Por Guilherme Kalel e Karoline Forrester
Do Orcon Press 01/08/2025
Estados do sul e sudeste do Brasil, anunciaram medidas para tentar minimizar os impactos para empresas após o tarifaço programado pelos Estados Unidos a produtos do Brasil.
Apesar de um decreto isentar alguns produtos, itens de essencial negócios como café e carne, ficaram de fora do pacote de isenções.
As tarifas para estes e outros produtos serão de 50% a partir de 7 de agosto, o que pode impactar e até inviabilizar as exportações de forma significativa.
O Brasil é um dos maiores exportadores para os EUA. Entre os itens mais enviados estão o suco de laranja, o petróleo, itens de aviões, isentos.
Além de aço e ferro, com tarifas de 10% e que devem passar a 15.
Outros produtos exportados são, além da carne e do café, mel, cana de açúcar, calçados, erva mate, madeira reflorestada, pescado, frutas, cerâmica entre outros, que não entraram na isenção e terão taxação de 40%. Isso junto as tarifas de 10% já aplicadas elevam para 50% o total de cobranças na exportação.
O custo para o norte-americano importar sobe consideravelmente e para muitas indústrias acaba inviável a exportação. Casos da carne e do café, por exemplo.
Enquanto empresas e o governo federal tentam negociar com o governo americano, os estados tentam socorrer ao menos temporariamente os setores.
Em São Paulo, o governador Tarcísio de Freitas anunciou um crédito de R$ 400 milhões, subsidiados pelo governo paulista e com baixa taxa de juros.
150 empresas já demonstraram interesse em participar do programa e estão tendo documentação analisada.
O governo paulista liberou ainda, R$ 1,5 bilhões em recursos de ICMS arrecadados pelas empresas, para que possam fazer fluxo de caixa.

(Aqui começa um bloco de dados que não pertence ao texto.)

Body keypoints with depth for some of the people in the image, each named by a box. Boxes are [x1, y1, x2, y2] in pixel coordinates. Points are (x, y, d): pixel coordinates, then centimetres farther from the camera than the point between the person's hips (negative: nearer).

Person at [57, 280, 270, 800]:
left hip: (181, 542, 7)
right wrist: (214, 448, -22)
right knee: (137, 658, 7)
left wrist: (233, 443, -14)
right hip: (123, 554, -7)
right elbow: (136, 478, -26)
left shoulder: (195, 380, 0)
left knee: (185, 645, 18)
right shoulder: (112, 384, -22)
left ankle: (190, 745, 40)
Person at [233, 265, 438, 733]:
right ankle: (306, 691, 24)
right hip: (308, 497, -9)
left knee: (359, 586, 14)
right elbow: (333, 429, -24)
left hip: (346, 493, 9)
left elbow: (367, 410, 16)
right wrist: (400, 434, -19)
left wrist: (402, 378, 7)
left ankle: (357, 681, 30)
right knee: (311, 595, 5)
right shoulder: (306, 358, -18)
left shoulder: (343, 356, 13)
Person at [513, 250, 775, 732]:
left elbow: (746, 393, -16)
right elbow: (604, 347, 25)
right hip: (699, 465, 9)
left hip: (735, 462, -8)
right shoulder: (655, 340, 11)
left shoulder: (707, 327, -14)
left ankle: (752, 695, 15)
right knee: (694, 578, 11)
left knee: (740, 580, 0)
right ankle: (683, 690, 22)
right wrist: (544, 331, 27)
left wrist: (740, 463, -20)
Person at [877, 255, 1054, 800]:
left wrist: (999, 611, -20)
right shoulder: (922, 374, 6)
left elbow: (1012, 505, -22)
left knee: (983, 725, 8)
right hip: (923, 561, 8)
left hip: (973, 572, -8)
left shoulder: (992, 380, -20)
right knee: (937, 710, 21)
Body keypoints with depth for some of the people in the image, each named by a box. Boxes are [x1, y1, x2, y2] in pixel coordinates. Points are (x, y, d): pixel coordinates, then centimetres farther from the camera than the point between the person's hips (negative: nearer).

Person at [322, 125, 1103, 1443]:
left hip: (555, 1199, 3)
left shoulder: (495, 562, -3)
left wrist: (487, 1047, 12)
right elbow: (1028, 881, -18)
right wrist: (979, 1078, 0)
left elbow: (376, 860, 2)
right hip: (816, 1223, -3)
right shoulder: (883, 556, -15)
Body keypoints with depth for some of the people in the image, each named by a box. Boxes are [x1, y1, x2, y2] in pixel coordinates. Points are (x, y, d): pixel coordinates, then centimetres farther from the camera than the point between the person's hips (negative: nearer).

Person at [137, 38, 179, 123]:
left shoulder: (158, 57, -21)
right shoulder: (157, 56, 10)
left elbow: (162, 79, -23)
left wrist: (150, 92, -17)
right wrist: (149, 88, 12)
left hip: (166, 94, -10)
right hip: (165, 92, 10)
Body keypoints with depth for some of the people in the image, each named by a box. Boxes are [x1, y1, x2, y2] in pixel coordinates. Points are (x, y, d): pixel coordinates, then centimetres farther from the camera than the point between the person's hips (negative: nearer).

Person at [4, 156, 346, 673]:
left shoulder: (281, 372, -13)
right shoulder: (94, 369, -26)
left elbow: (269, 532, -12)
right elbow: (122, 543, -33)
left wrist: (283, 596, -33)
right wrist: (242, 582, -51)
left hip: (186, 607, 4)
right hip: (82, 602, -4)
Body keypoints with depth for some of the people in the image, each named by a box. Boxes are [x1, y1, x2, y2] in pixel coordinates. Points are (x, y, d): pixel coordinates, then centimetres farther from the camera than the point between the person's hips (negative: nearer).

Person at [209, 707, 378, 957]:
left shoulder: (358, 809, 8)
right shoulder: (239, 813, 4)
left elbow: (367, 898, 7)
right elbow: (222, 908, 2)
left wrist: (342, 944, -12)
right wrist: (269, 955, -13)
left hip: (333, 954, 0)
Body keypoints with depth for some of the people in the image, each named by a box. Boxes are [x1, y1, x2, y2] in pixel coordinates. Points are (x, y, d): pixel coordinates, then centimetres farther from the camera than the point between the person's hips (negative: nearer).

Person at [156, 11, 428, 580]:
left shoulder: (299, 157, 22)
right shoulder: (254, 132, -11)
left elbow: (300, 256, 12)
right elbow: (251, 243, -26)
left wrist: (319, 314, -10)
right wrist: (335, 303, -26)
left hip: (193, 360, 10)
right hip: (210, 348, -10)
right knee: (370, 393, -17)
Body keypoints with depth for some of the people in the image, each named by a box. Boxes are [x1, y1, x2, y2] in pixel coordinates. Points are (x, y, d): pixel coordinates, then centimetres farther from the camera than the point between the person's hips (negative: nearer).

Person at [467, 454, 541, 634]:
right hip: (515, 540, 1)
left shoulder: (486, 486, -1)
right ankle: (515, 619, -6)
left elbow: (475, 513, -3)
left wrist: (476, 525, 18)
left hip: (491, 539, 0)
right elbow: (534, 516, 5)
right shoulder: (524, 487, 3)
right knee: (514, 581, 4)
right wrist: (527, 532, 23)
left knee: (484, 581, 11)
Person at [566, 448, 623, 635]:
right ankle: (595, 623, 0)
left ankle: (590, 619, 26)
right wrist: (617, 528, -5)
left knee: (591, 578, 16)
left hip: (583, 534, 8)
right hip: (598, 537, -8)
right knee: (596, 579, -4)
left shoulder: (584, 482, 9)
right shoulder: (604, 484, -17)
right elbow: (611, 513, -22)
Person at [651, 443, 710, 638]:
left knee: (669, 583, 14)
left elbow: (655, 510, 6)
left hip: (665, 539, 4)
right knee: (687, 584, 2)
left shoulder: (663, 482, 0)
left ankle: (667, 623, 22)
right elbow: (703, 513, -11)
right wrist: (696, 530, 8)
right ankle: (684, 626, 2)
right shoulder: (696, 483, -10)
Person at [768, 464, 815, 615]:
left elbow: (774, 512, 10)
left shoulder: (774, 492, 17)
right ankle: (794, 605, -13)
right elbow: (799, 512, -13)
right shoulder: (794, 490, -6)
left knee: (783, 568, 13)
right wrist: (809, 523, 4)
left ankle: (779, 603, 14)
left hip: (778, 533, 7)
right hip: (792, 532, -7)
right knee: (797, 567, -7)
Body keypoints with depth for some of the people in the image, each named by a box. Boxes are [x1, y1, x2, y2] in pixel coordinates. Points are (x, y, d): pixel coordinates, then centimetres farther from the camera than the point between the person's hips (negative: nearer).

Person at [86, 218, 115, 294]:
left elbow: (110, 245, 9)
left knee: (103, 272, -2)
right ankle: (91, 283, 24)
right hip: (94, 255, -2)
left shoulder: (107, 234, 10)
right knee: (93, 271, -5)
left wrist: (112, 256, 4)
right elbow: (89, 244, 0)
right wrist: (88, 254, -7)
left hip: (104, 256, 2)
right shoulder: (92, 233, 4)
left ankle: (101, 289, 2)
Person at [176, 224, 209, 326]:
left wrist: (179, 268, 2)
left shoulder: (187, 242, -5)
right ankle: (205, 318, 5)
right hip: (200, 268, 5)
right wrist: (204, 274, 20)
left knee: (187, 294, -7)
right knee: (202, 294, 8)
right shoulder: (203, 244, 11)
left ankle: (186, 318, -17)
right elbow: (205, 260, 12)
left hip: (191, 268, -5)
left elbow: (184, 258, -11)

Cada empresa poderá receber até R$ 120 milhões do que pagaram de ICMS de volta, para que isso auxilie nesse momento.
No Rio Grande do Sul, o Governador Eduardo Leite liberou um programa de R$ 100 milhões em empréstimos a empresas.
Depois de São Paulo, o estado é o 2º mais afetado pelas tarifas dos EUA no Brasil.
Além disso o governo estuda também, um programa similar ao de SP, de ICMS, para empresas gaúchas, destaca o governador.
No Paraná, outro estado afetado, o governo já liberou linhas de créditos para empresas afetadas com as tarifas.
Também, isentou ICMS e deve fazer devoluções para reforço de fluxo de caixa.
No Ceará, o estado tenta um acordo com o governo federal, para conseguir comprar alimentos que seriam exportados para os Estados Unidos.
O que for comprado, seria distribuído para programas estaduais de alimentação a famílias carentes, e em merendas nas escolas e universidades. Hospitais estaduais também seriam contemplados com itens para alimentos de seus pacientes, destacou o governador.
Outros estados como Rio de Janeiro, Espírito Santo e Sergipe, fizeram grupos de trabalho para avaliar impactos e como podem ajudar empresários locais.
O Brasil ainda aguarda novas rodadas de negociações com os Estados Unidos, na expectativa de adiar a implementação de tarifas ou minimizar os impactos.
Na mesa, uma das propostas em discussão passa por tentar convencer o governo Trump, isentar das tarifas também o café, a carne bovina e a cana de açúcar.